Some of the material thus appropriated by Gill I have reclaimed and inserted in this work. A comparison between the first and second edition of Gill's "Life of Poe" affords a curious study, since in the second he has carefully corrected the misstatements of the former from my manuscript.

My friend, Gen. Roger A. Pryor, late Judge of the Supreme Court of New York, brought suit against Gill in this matter, but met with so much trouble and annoyance by reason of the latter's persistence in evading it, that it was finally, at my own earnest request, abandoned.

Mr. Gill, I am informed, is still living.

Note 2.

A strange fate was that of the poet's family, all of whom were indebted to charity for a last resting place.

His father, David Poe, died in Norfolk in the summer of 1811. His grave is unknown.
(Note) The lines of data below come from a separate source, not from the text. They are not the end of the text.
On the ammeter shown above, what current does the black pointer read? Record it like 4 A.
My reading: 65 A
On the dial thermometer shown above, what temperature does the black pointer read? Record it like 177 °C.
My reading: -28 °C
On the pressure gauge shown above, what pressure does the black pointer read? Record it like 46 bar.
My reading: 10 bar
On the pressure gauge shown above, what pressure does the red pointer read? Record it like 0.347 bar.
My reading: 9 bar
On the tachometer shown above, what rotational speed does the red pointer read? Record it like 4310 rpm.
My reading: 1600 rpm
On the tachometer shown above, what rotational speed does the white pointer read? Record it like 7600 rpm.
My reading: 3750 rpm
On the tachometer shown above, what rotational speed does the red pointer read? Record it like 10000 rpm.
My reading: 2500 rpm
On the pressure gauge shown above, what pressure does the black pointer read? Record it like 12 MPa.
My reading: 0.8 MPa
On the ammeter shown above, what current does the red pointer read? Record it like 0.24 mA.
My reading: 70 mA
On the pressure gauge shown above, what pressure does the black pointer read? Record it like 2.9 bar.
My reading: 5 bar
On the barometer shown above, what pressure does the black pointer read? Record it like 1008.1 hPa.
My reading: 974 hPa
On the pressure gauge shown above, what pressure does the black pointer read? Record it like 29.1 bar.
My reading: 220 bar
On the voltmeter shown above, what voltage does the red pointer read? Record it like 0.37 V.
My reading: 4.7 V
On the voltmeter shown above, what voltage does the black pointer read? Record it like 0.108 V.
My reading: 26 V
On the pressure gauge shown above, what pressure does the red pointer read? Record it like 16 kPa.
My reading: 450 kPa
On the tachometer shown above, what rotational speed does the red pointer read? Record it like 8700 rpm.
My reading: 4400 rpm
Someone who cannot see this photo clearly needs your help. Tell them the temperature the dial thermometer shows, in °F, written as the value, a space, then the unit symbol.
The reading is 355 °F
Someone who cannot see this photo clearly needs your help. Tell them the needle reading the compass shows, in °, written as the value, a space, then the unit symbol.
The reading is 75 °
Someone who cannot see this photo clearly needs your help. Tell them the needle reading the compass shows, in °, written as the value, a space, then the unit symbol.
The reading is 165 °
His mother was buried by charity in Richmond, December 9, 1811.

His wife was indebted for a grave near Fordham, in New York, to charitable contributions of friends.

His sister, Rosalie Mackenzie Poe, died July 14, 1874, and was given a pauper's grave in the cemetery of the Epiphany Church Home, in Washington.

Mrs. Clemm, his mother-in-law, died an inmate of the Church Home Infirmary, Baltimore, and was buried by the charity of friends in Westminster churchyard of that city in 1871.